## Extracted entries
_ _ _ _

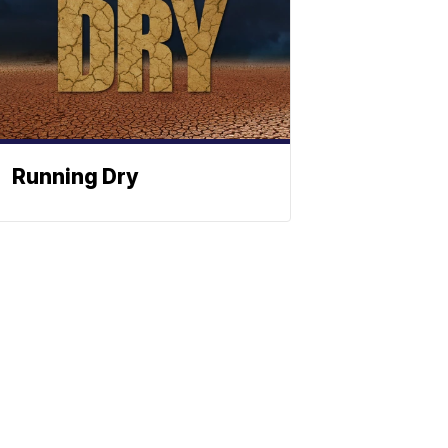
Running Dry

_ _ _ _

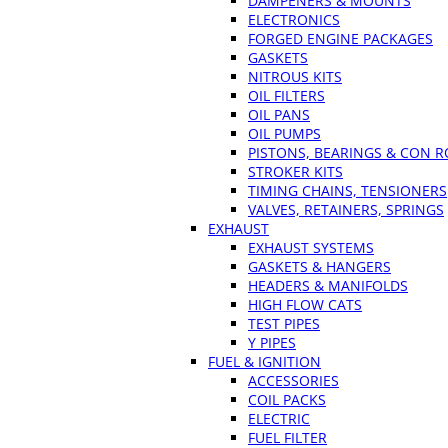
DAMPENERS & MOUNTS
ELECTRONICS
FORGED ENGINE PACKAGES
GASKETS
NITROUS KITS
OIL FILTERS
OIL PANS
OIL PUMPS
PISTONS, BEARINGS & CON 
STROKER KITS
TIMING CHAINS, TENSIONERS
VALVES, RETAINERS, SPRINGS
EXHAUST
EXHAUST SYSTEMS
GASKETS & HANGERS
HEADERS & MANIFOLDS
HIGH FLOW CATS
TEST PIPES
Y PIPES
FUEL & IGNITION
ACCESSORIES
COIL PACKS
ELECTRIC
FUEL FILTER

_ _ _ _

## Your task
Could you repeat exactly the lines in the listing above from the one with "DAMPENERS & MOUNTS" down to the one with "FUEL FILTER"? Include both of those lines.

## The answer
DAMPENERS & MOUNTS
ELECTRONICS
FORGED ENGINE PACKAGES
GASKETS
NITROUS KITS
OIL FILTERS
OIL PANS
OIL PUMPS
PISTONS, BEARINGS & CON 
STROKER KITS
TIMING CHAINS, TENSIONERS
VALVES, RETAINERS, SPRINGS
EXHAUST
EXHAUST SYSTEMS
GASKETS & HANGERS
HEADERS & MANIFOLDS
HIGH FLOW CATS
TEST PIPES
Y PIPES
FUEL & IGNITION
ACCESSORIES
COIL PACKS
ELECTRIC
FUEL FILTER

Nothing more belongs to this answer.